CHARLESTON, S.C. (AP) -- Deepening the Charleston Harbor shipping channel was placed on the national agenda Monday when President Barack Obama asked for $3.5 million in his 2013 budget to continue work on a $20 million study of the project.
The development was praised by Republicans and Democrats alike in a state where the proposed $300 million deepening of the channel is a top priority. Officials say the channel needs to be 50 feet deeper to handle larger container ships that will call when the Panama Canal is deepened in 2014.
"This is critically important to our port, to Charleston, to this region, the state of South Carolina and really this part of our country," said Mayor Joseph P. Riley Jr.
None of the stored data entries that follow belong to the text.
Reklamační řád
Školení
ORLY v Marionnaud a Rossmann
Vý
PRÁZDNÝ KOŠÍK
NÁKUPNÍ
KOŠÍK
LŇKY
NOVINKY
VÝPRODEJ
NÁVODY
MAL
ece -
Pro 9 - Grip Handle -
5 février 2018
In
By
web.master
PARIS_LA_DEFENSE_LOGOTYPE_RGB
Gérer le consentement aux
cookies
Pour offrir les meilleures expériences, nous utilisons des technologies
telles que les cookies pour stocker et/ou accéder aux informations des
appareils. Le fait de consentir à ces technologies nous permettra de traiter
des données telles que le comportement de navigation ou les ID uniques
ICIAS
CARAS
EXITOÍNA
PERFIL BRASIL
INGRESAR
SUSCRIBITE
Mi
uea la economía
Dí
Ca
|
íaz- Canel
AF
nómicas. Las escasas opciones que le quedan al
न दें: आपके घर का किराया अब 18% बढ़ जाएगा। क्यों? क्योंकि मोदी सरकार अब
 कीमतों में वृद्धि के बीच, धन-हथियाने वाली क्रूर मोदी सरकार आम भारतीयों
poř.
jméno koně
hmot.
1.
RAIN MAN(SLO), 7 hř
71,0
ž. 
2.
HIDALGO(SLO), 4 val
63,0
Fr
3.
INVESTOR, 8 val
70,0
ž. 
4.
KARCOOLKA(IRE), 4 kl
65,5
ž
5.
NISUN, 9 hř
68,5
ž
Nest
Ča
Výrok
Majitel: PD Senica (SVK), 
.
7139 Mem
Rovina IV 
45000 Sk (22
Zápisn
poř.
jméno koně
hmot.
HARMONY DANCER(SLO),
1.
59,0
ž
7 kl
He met with the president in January of last year, with officials of the Office of Management and the Budget last summer, and again with Obama last month.
The mayor appeared with Jim Newsome, the president and CEO of the South Carolina State Ports Authority, on a wind-swept pier Monday to discuss the development.
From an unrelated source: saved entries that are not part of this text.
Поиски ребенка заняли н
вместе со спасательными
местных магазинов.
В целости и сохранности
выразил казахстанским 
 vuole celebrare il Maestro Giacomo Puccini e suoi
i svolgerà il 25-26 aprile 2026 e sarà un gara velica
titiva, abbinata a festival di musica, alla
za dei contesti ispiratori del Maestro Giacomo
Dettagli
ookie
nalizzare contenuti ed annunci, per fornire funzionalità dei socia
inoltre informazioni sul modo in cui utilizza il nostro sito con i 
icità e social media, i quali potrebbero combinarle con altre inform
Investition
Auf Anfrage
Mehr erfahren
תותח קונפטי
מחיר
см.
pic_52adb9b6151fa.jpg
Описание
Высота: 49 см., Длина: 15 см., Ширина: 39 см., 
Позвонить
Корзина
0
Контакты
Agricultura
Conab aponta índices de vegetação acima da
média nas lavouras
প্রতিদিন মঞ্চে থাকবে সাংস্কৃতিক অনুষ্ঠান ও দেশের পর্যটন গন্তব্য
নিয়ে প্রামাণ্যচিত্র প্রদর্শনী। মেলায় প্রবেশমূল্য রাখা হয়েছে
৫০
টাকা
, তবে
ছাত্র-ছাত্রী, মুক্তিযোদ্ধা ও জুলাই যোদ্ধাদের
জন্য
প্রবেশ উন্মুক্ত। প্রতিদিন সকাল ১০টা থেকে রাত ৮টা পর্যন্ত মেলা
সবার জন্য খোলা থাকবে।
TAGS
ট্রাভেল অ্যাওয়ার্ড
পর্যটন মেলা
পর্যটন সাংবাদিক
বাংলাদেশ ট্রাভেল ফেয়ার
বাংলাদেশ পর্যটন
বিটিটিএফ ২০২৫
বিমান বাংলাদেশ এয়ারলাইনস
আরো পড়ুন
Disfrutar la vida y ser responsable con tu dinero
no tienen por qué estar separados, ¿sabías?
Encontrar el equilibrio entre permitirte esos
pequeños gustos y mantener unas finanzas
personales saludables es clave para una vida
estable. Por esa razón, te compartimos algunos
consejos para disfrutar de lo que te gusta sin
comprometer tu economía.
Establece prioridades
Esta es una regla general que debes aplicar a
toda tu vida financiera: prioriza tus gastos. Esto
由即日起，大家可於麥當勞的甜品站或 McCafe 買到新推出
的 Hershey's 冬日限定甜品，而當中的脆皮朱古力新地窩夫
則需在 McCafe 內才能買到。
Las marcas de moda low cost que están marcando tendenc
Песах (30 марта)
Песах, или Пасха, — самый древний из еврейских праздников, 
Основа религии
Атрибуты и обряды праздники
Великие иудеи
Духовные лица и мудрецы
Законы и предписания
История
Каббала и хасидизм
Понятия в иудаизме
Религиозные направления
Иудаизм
"There is absolutely no more important thing that could happen than what happened today," Newsome said. "The Obama administration was very willing to listen to us and listen to our arguments as to why this is important."
Both credited U.S. Rep. Jim Clyburn, D-S.C., and U.S. Sen. Lindsey Graham, a Republican, for their work.
"The president's budget has recognized the Port of Charleston study is important," Graham said. "This is good news for 2013, but we have a long way to go."
The president is asking for the money to continue the study during the federal fiscal year that begins Oct. 1.
A year ago, the president's budget ignored Charleston. It left lawmakers scrambling to come up with the federal share of the money to study harbor deepening that local ports officials call their top priority. A bipartisan group of lawmakers created an account in a federal appropriations bill and Graham announced last week that $2.5 million was being made available to continue the study this year.
Graham said the president's budget "as a whole is going nowhere in the Senate. It's more of a political document. But we need to be appreciative that the Obama Administration including $3.5 million in the budget."
The budget will make it easier to get the money, he added.
"I'm on the Appropriations Committee. It allows me to appropriate money for the study without it being considered an earmark," Graham said.
Clyburn called putting the money in the budget "great news great news for Charleston and our state's economy" and thanked the president.
"We're extremely overjoyed," said Lt. Col. Ed Chamberlayne, the district engineer for the Charleston District of the Army Corps of Engineers which is doing the harbor study. He said if Congress appropriates the $3.5 million, 75 percent of the money for the study will be in hand.
"This allows us to move aggressively on our schedule and streamline where we can," he said. The corps is in the first year of its study, which the agency has said could take five to eight years.
Right now, Chamberlayne said the estimate is closer to five and, if everything continues to go well "we could beat that estimate but right now we're still in year one."